**INSTRUCTIONS TO FOLLOW**
Take the listing and give it again exactly, from its first line to its last line.

▼

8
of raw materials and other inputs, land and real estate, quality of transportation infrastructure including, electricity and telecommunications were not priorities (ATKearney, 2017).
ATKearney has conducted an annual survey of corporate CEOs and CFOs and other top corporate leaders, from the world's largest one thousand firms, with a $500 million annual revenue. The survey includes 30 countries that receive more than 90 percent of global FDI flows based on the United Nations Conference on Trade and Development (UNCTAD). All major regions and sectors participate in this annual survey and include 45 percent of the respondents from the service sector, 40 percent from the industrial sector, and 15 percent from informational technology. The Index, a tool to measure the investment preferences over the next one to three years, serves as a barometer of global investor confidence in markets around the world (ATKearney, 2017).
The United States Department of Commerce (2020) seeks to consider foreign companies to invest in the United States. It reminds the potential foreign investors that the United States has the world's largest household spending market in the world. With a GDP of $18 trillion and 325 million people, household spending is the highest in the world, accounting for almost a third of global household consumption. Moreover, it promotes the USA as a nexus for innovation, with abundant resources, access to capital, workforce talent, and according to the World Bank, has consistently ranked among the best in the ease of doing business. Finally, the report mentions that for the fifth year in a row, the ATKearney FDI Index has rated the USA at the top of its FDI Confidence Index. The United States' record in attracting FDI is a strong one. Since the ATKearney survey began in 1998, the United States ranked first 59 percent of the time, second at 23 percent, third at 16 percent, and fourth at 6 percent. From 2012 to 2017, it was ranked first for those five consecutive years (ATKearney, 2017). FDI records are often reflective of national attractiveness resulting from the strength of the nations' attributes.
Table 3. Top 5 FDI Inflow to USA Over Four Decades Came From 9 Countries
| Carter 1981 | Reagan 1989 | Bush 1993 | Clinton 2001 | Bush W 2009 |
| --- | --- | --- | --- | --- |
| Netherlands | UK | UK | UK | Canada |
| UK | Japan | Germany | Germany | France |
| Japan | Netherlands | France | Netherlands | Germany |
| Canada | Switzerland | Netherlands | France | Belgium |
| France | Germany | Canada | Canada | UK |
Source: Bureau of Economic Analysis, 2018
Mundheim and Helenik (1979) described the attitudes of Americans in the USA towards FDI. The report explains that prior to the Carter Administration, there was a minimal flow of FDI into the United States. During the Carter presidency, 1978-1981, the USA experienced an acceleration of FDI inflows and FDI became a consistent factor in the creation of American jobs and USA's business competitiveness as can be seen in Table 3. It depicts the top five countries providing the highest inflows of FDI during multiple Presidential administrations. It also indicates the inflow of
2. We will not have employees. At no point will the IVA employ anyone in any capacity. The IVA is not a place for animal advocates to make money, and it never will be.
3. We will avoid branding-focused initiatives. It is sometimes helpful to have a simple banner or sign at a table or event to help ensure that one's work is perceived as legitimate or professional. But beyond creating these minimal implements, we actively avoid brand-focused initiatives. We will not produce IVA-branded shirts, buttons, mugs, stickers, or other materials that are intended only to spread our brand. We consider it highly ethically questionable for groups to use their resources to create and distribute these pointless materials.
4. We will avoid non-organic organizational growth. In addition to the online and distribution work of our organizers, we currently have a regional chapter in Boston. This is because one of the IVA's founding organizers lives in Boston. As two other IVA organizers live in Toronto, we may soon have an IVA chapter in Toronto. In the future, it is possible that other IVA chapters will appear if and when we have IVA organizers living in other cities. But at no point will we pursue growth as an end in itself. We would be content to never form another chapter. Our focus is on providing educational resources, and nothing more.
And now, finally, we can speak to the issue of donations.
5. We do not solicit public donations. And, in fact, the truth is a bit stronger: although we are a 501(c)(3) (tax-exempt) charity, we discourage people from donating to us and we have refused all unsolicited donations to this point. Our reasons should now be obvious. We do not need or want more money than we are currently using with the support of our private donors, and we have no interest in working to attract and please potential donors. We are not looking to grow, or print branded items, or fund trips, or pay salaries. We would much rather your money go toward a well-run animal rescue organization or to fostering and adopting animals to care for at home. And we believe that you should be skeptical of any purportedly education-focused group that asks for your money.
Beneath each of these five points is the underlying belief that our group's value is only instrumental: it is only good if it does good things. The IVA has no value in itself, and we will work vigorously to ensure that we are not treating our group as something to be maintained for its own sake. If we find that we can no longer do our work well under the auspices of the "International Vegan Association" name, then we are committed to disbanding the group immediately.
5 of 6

▲

**TASK ANSWER**
8
of raw materials and other inputs, land and real estate, quality of transportation infrastructure including, electricity and telecommunications were not priorities (ATKearney, 2017).
ATKearney has conducted an annual survey of corporate CEOs and CFOs and other top corporate leaders, from the world's largest one thousand firms, with a $500 million annual revenue. The survey includes 30 countries that receive more than 90 percent of global FDI flows based on the United Nations Conference on Trade and Development (UNCTAD). All major regions and sectors participate in this annual survey and include 45 percent of the respondents from the service sector, 40 percent from the industrial sector, and 15 percent from informational technology. The Index, a tool to measure the investment preferences over the next one to three years, serves as a barometer of global investor confidence in markets around the world (ATKearney, 2017).
The United States Department of Commerce (2020) seeks to consider foreign companies to invest in the United States. It reminds the potential foreign investors that the United States has the world's largest household spending market in the world. With a GDP of $18 trillion and 325 million people, household spending is the highest in the world, accounting for almost a third of global household consumption. Moreover, it promotes the USA as a nexus for innovation, with abundant resources, access to capital, workforce talent, and according to the World Bank, has consistently ranked among the best in the ease of doing business. Finally, the report mentions that for the fifth year in a row, the ATKearney FDI Index has rated the USA at the top of its FDI Confidence Index. The United States' record in attracting FDI is a strong one. Since the ATKearney survey began in 1998, the United States ranked first 59 percent of the time, second at 23 percent, third at 16 percent, and fourth at 6 percent. From 2012 to 2017, it was ranked first for those five consecutive years (ATKearney, 2017). FDI records are often reflective of national attractiveness resulting from the strength of the nations' attributes.
Table 3. Top 5 FDI Inflow to USA Over Four Decades Came From 9 Countries
| Carter 1981 | Reagan 1989 | Bush 1993 | Clinton 2001 | Bush W 2009 |
| --- | --- | --- | --- | --- |
| Netherlands | UK | UK | UK | Canada |
| UK | Japan | Germany | Germany | France |
| Japan | Netherlands | France | Netherlands | Germany |
| Canada | Switzerland | Netherlands | France | Belgium |
| France | Germany | Canada | Canada | UK |
Source: Bureau of Economic Analysis, 2018
Mundheim and Helenik (1979) described the attitudes of Americans in the USA towards FDI. The report explains that prior to the Carter Administration, there was a minimal flow of FDI into the United States. During the Carter presidency, 1978-1981, the USA experienced an acceleration of FDI inflows and FDI became a consistent factor in the creation of American jobs and USA's business competitiveness as can be seen in Table 3. It depicts the top five countries providing the highest inflows of FDI during multiple Presidential administrations. It also indicates the inflow of
2. We will not have employees. At no point will the IVA employ anyone in any capacity. The IVA is not a place for animal advocates to make money, and it never will be.
3. We will avoid branding-focused initiatives. It is sometimes helpful to have a simple banner or sign at a table or event to help ensure that one's work is perceived as legitimate or professional. But beyond creating these minimal implements, we actively avoid brand-focused initiatives. We will not produce IVA-branded shirts, buttons, mugs, stickers, or other materials that are intended only to spread our brand. We consider it highly ethically questionable for groups to use their resources to create and distribute these pointless materials.
4. We will avoid non-organic organizational growth. In addition to the online and distribution work of our organizers, we currently have a regional chapter in Boston. This is because one of the IVA's founding organizers lives in Boston. As two other IVA organizers live in Toronto, we may soon have an IVA chapter in Toronto. In the future, it is possible that other IVA chapters will appear if and when we have IVA organizers living in other cities. But at no point will we pursue growth as an end in itself. We would be content to never form another chapter. Our focus is on providing educational resources, and nothing more.
And now, finally, we can speak to the issue of donations.
5. We do not solicit public donations. And, in fact, the truth is a bit stronger: although we are a 501(c)(3) (tax-exempt) charity, we discourage people from donating to us and we have refused all unsolicited donations to this point. Our reasons should now be obvious. We do not need or want more money than we are currently using with the support of our private donors, and we have no interest in working to attract and please potential donors. We are not looking to grow, or print branded items, or fund trips, or pay salaries. We would much rather your money go toward a well-run animal rescue organization or to fostering and adopting animals to care for at home. And we believe that you should be skeptical of any purportedly education-focused group that asks for your money.
Beneath each of these five points is the underlying belief that our group's value is only instrumental: it is only good if it does good things. The IVA has no value in itself, and we will work vigorously to ensure that we are not treating our group as something to be maintained for its own sake. If we find that we can no longer do our work well under the auspices of the "International Vegan Association" name, then we are committed to disbanding the group immediately.
5 of 6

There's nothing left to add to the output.